▶ **What the task asks**
Return exactly the lines that run from the one containing "solid #666;background:linear-gradient(#9DC3E6 0" to the end of the entries, with both ends included.

▶ **Extracted material**
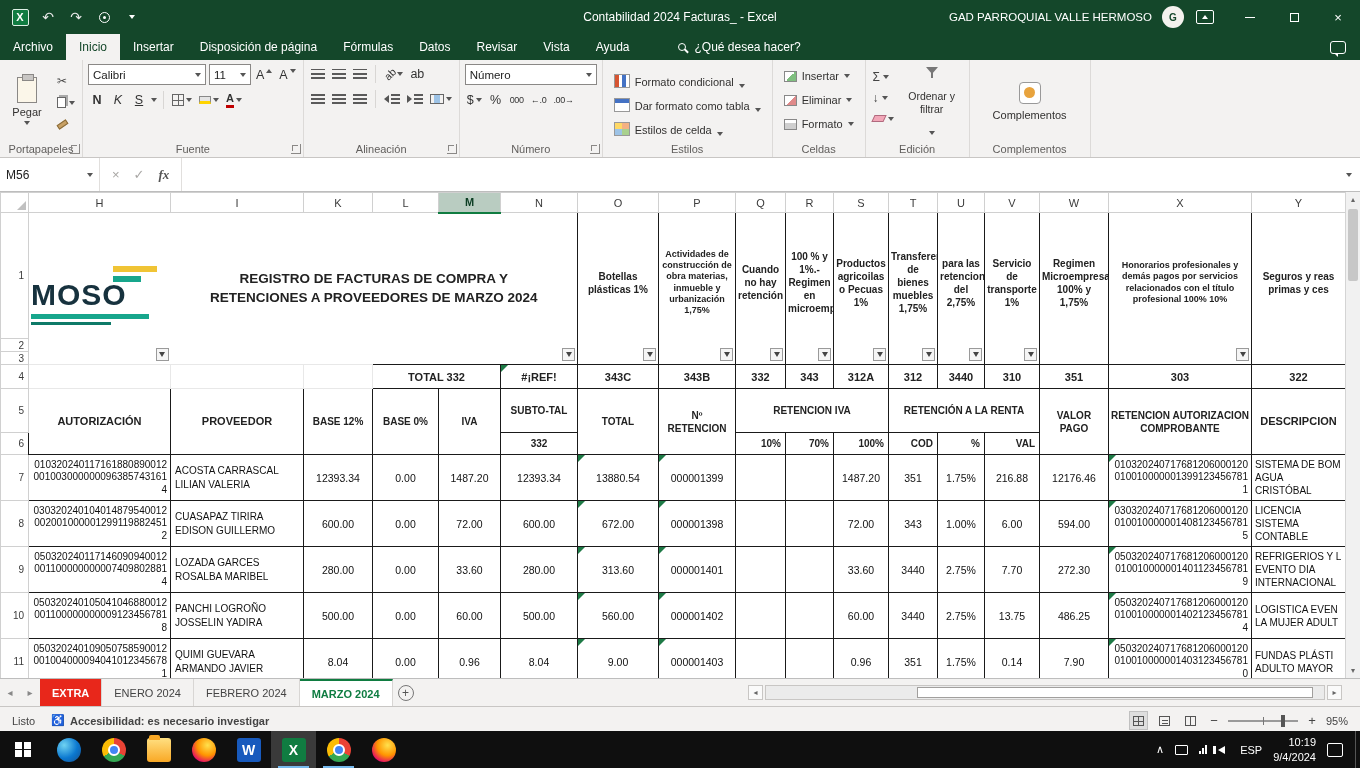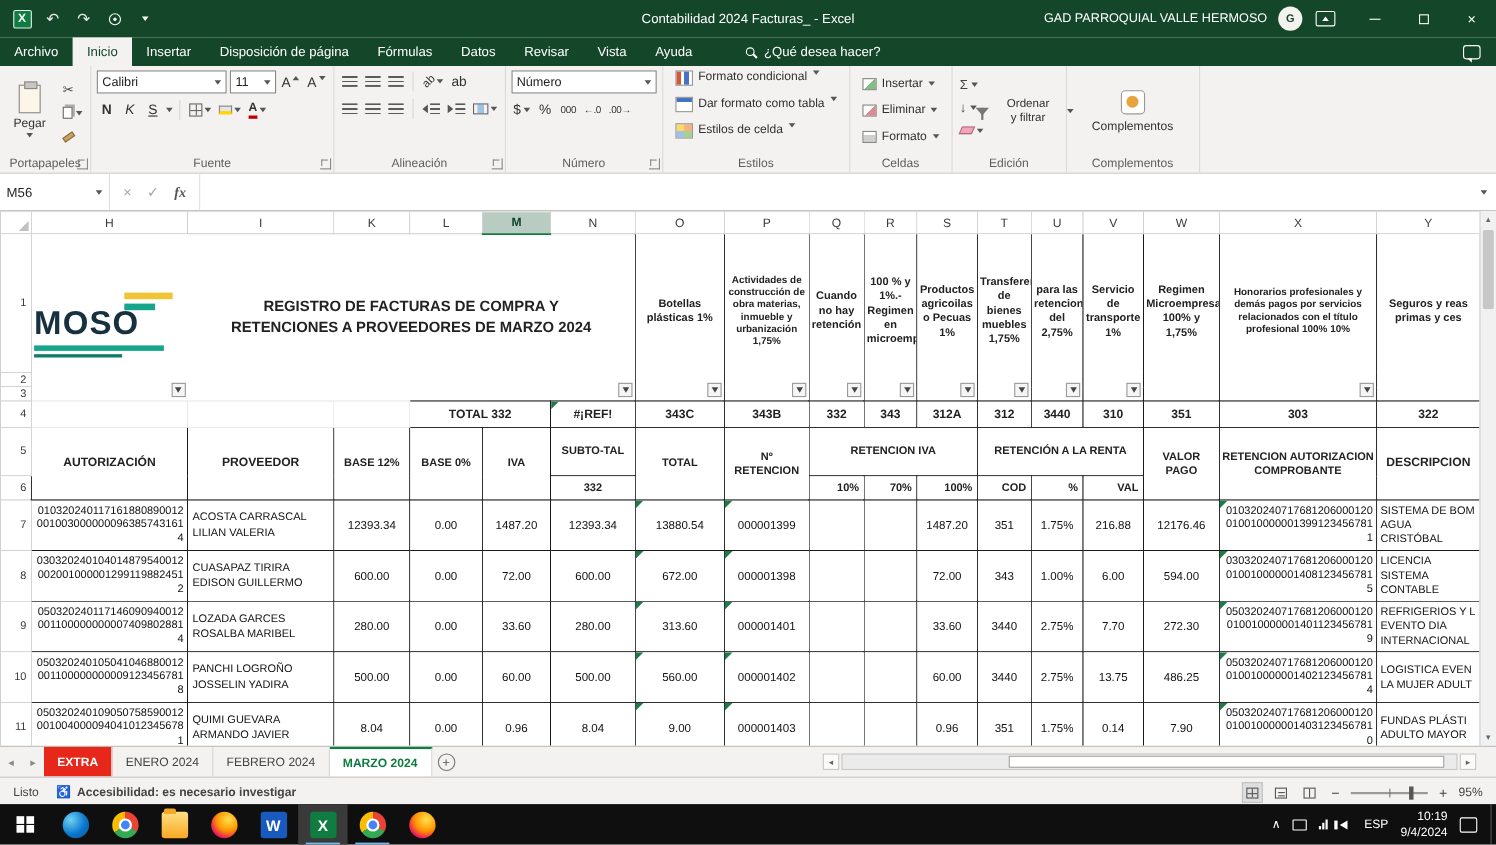--- a/index.html
+++ b/index.html
@@ -69,7 +69,7 @@
 .orient{display:inline-block;transform:rotate(-45deg);font-size:10.5px}
 .mergeic{width:14px;height:10px;border:1px solid #666;background:linear-gradient(#9DC3E6 0 0) center/6px 100% no-repeat}
 .numsm{font-size:9px;letter-spacing:-0.3px}
-.stylebtn{display:flex;align-items:flex-start;gap:5px;height:24px;padding:0 6px;font-size:11px;color:#323130;white-space:nowrap}
+.stylebtn{display:flex;align-items:flex-end;gap:5px;height:24px;padding:0 6px;font-size:11px;color:#323130;white-space:nowrap}
 .stylebtn .ic{width:16px;height:14px;flex:0 0 auto;border:1px solid #999}
 .ic-cond{background:linear-gradient(to right,#D65532 0 4px,#fff 4px 7px,#4472C4 7px 11px,#fff 11px)}
 .ic-table{background:linear-gradient(#4472C4 0 4px,#fff 4px),repeating-linear-gradient(to right,#bbb 0 1px,transparent 1px 5px)}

▶ **Answer to the problem**
 .mergeic{width:14px;height:10px;border:1px solid #666;background:linear-gradient(#9DC3E6 0 0) center/6px 100% no-repeat}
 .numsm{font-size:9px;letter-spacing:-0.3px}
-.stylebtn{display:flex;align-items:flex-start;gap:5px;height:24px;padding:0 6px;font-size:11px;color:#323130;white-space:nowrap}
+.stylebtn{display:flex;align-items:flex-end;gap:5px;height:24px;padding:0 6px;font-size:11px;color:#323130;white-space:nowrap}
 .stylebtn .ic{width:16px;height:14px;flex:0 0 auto;border:1px solid #999}
 .ic-cond{background:linear-gradient(to right,#D65532 0 4px,#fff 4px 7px,#4472C4 7px 11px,#fff 11px)}
 .ic-table{background:linear-gradient(#4472C4 0 4px,#fff 4px),repeating-linear-gradient(to right,#bbb 0 1px,transparent 1px 5px)}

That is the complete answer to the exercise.